Tracing my family back to my Spiritual Home..
Back in May 2006 I was privileged to take a trip to Cape Cod, Massachusetts to perform Verdi’s Requiem when I was a member of the Royal Choral Society in London.
I confess that before that trip I didn’t really even know where Cape Cod was and yet from the very first time I stepped foot there it felt like I was ‘coming home’
I returned the following year with my daughter who was 9 at the time and she instantly fell in love with the place too. We have subsequently returned to the Cape more times than I can count. I even looked to move there a few years ago and buy a guest house in Sandwich but alas I didn’t qualify for the visa.

Cape Cod has long been my ‘spiritual home’ however, it is the place where I met my sons Godmother and the place where I took Cameron for his first overseas holiday and his first (and subsequent) birthdays.
With Cam’s Birthday being on Halloween it’s always a fun time to visit.

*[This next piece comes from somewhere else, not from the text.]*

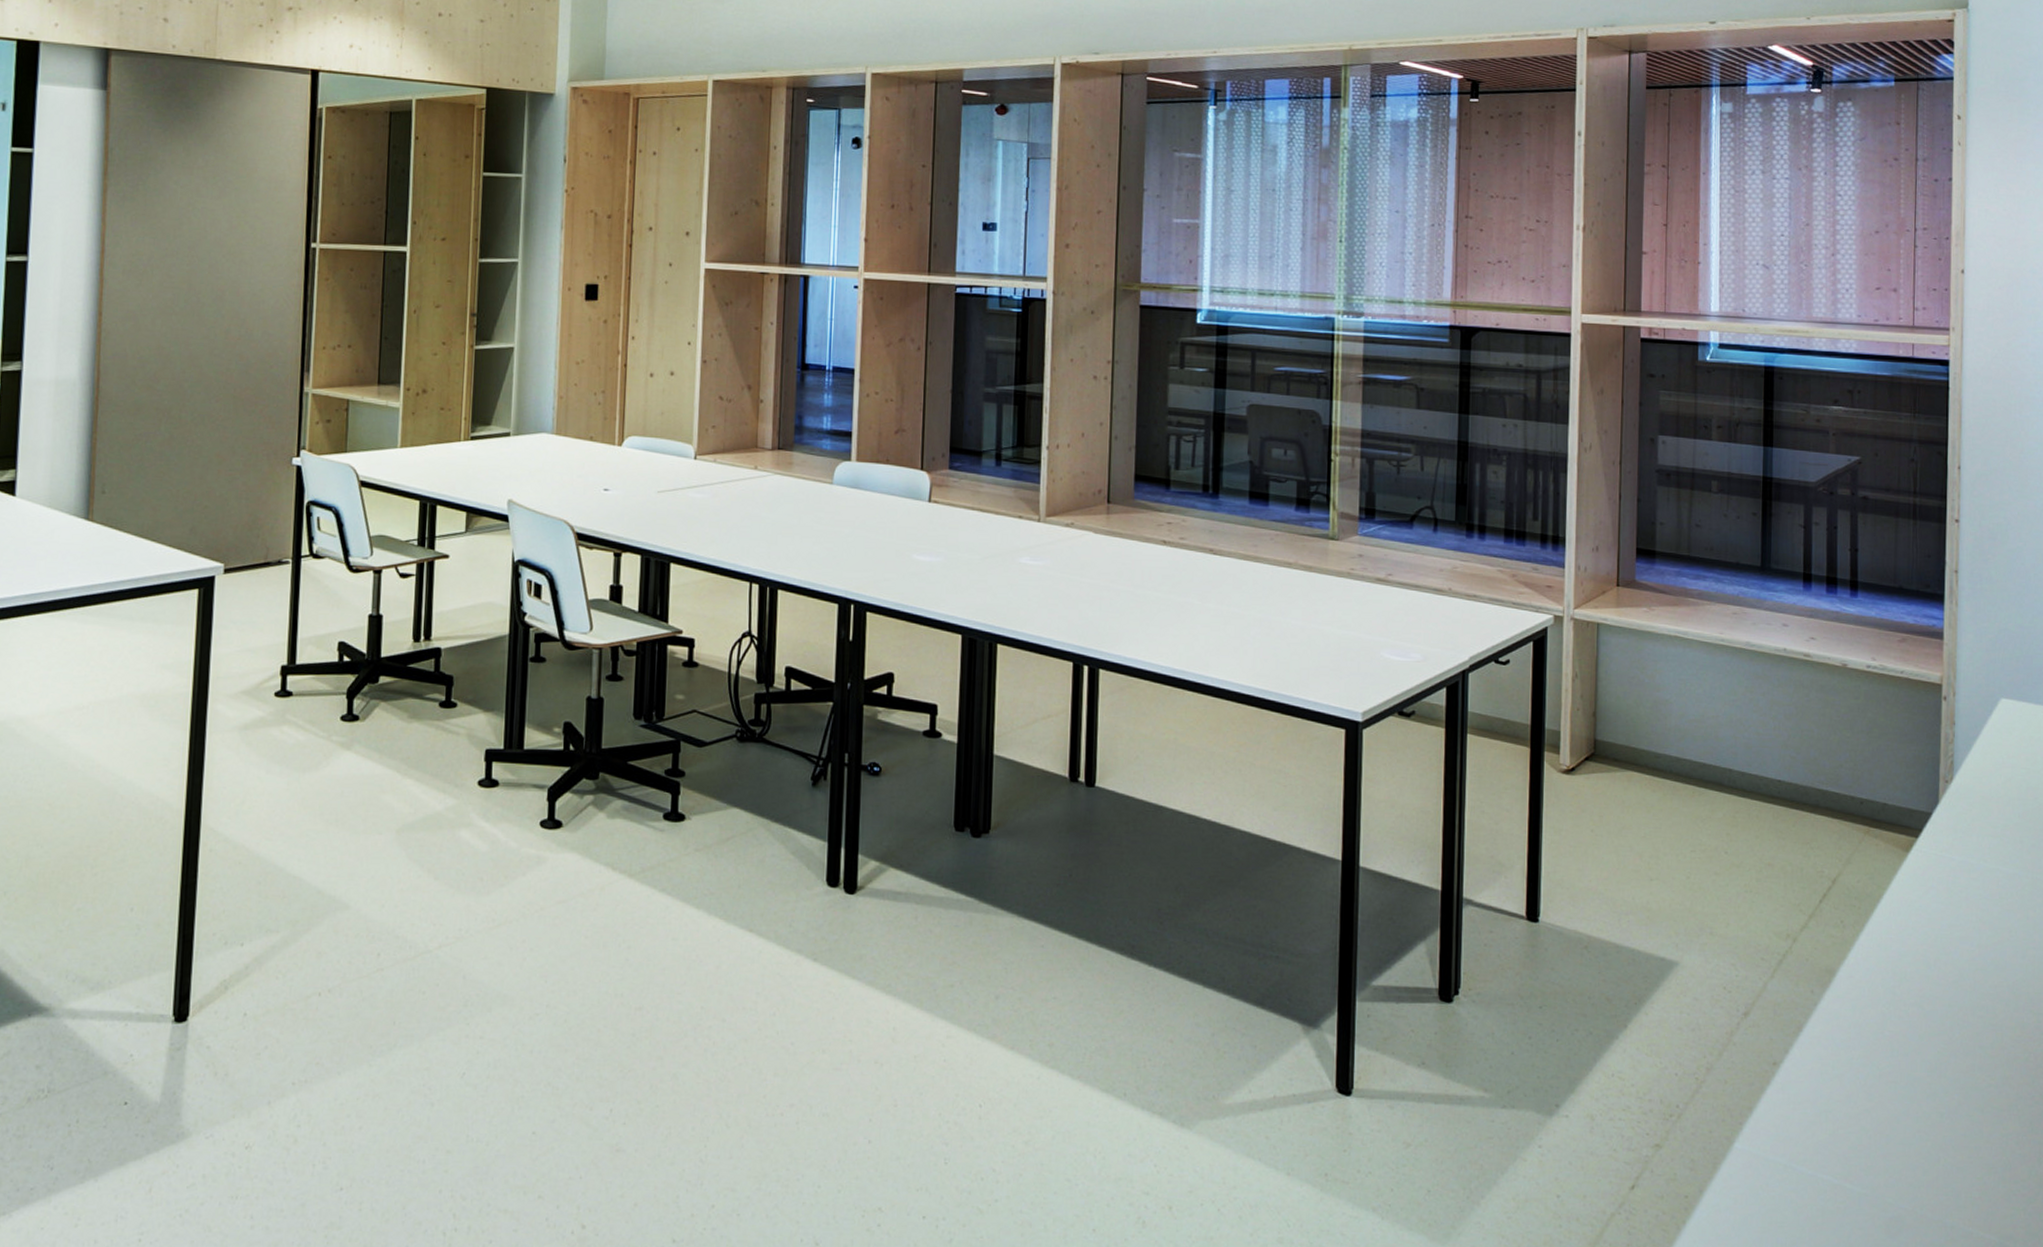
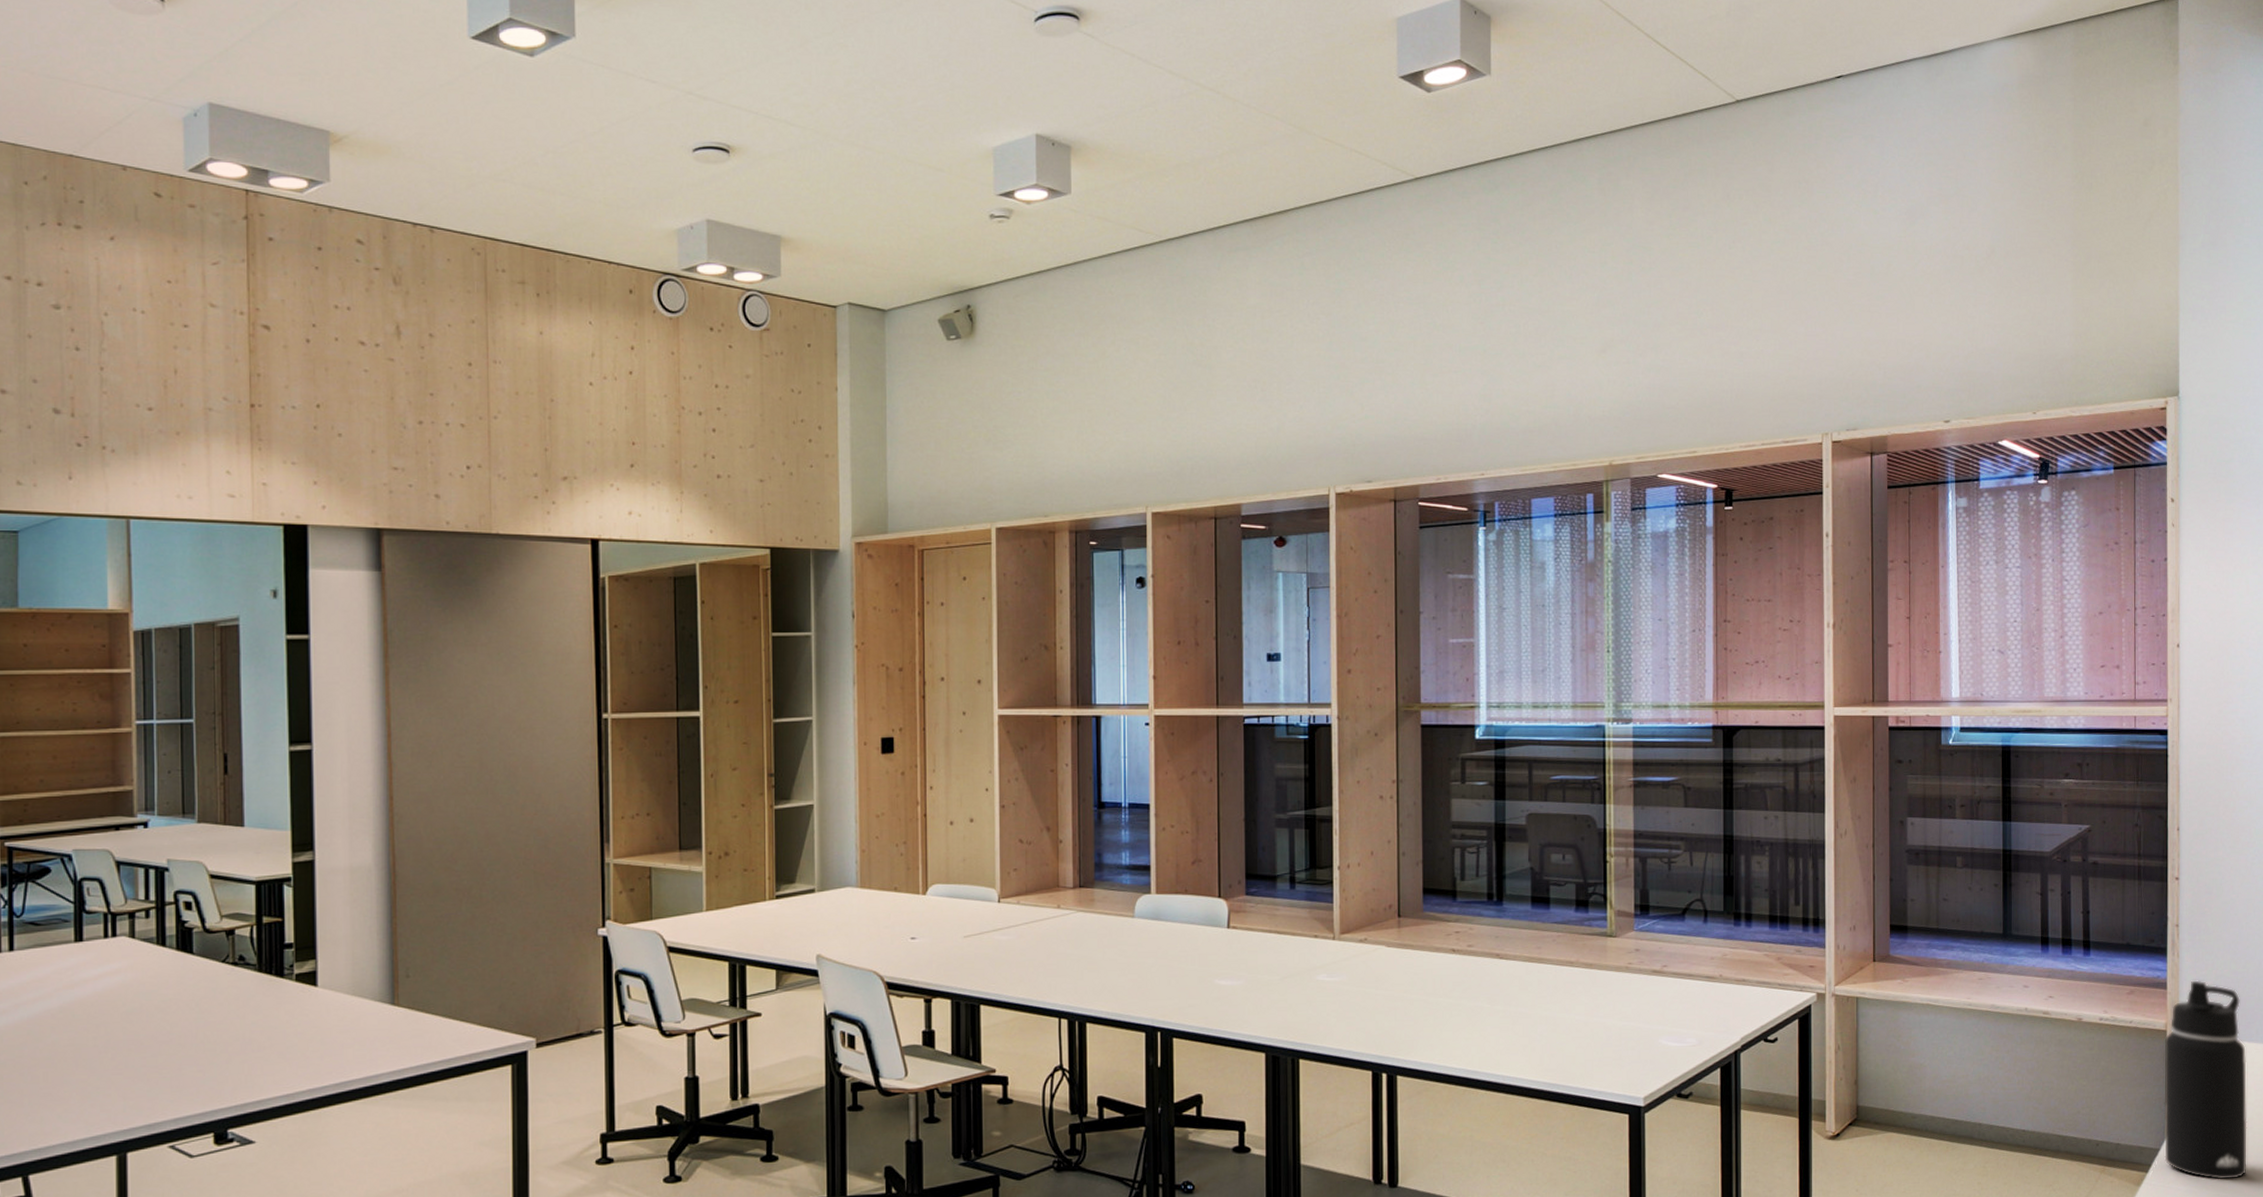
water bottle: none [1937,632,2033,853] -> present [2164,980,2247,1180]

Cameron’s 1st Birthday and Halloween 2012

I have also always had a fascination with the Mayflower ship and the Pilgrims settlers and often wondered what what the voyage must have been like leaving the U.K. on such a tiny cramped ship and sailing across the Atlantic to a basically unknown land to begin a new life.
We have visited the Mayflower replica ship which is based in Plymouth MA, Plymouth Rock (the landing place of the pilgrims). The Plimouth Plantation which is a reenactment colony settlement and been up to see the Pilgrim Monument in Provincetown. The whole of Cape Cod is steeped in early settlement history which absolutely fascinates me.

Georgia and Cameron at Plymouth Rock 2016
On the day I last visited Plymouth, MA with both my children in October 2016, the Mayflower (replica) sailed out of the safety of her harbour, through the Cape Cod canal and onward to Connecticut for a complete overhaul and refit.

The Mayflower sails out of the Cape Cod Canal (Sandwich) and onward to Connecticut.
Next year (2020) will mark the 400th Anniversary Sailing of the original Mayflower and numerous commemorative celebrations are already planned both in the U.K. and in Cape Cod. Indeed I have already researched what’s on and where in Massachusetts to ensure we can be there be a part of it.
In the last few weeks since being home from our travels I have been spending a fair amount of time studying genealogy and plotting a family tree on the Ancestry website and app.
I filled in as much information as I could but then asked my Mum what her Grandparents Christian names were, she was a little vague but thought her maternal grandfather was called ‘Les’ I looked for records under the name of Les Cornford in the area they lived, but nothing. Then something flagged up under my grandmothers name which was the 1911 England Census record and showed my Nana listed along with all of her sisters but which showed her father not as Les but as George Leonard Cornford.
From there the floodgates opened wide, I was able to trail back through birth, Marriage, death and census records right back to the 1500’s and one of my 9th great-grandfathers who was part of the ‘Fuller’ family from Norfolk.
His brother ‘Edward Fuller’ along with other members of the family were passengers on the Mayflower and therefore among the first British Settlers in America.
Edward Fuller was the 21st of 41 men to sign the ‘Mayflower compact’ which was an agreement for the temporary government of the colony by the will of the majority and therefore the first commitment to democracy in America.
I don’t mind admitting that making this discovery for me is more exciting than finding out I am a descendant of royalty. OK I know I am not a direct descendant of Edward Fuller – he would have been a 9th (or even 10th) great uncle, but he had two children who sailed on the Mayflower with him so it may turn out that I have long lost cousins in Cape Cod and scattered throughout the USA which is still exciting and I am proud as punch just to know I have genetic links to a piece of history which has long been important to me.
Today my ancestry DNA kit arrived, I now have the pleasant task of spitting in a tube and sending it off for analysis. I am told the results could take up to 8 weeks to come back and the matches will obviously be dependent on other people who have submitted DNA samples. Who knows what other lines of descent and connections it will bring to light, maybe I will turn out to have blue blood after all!!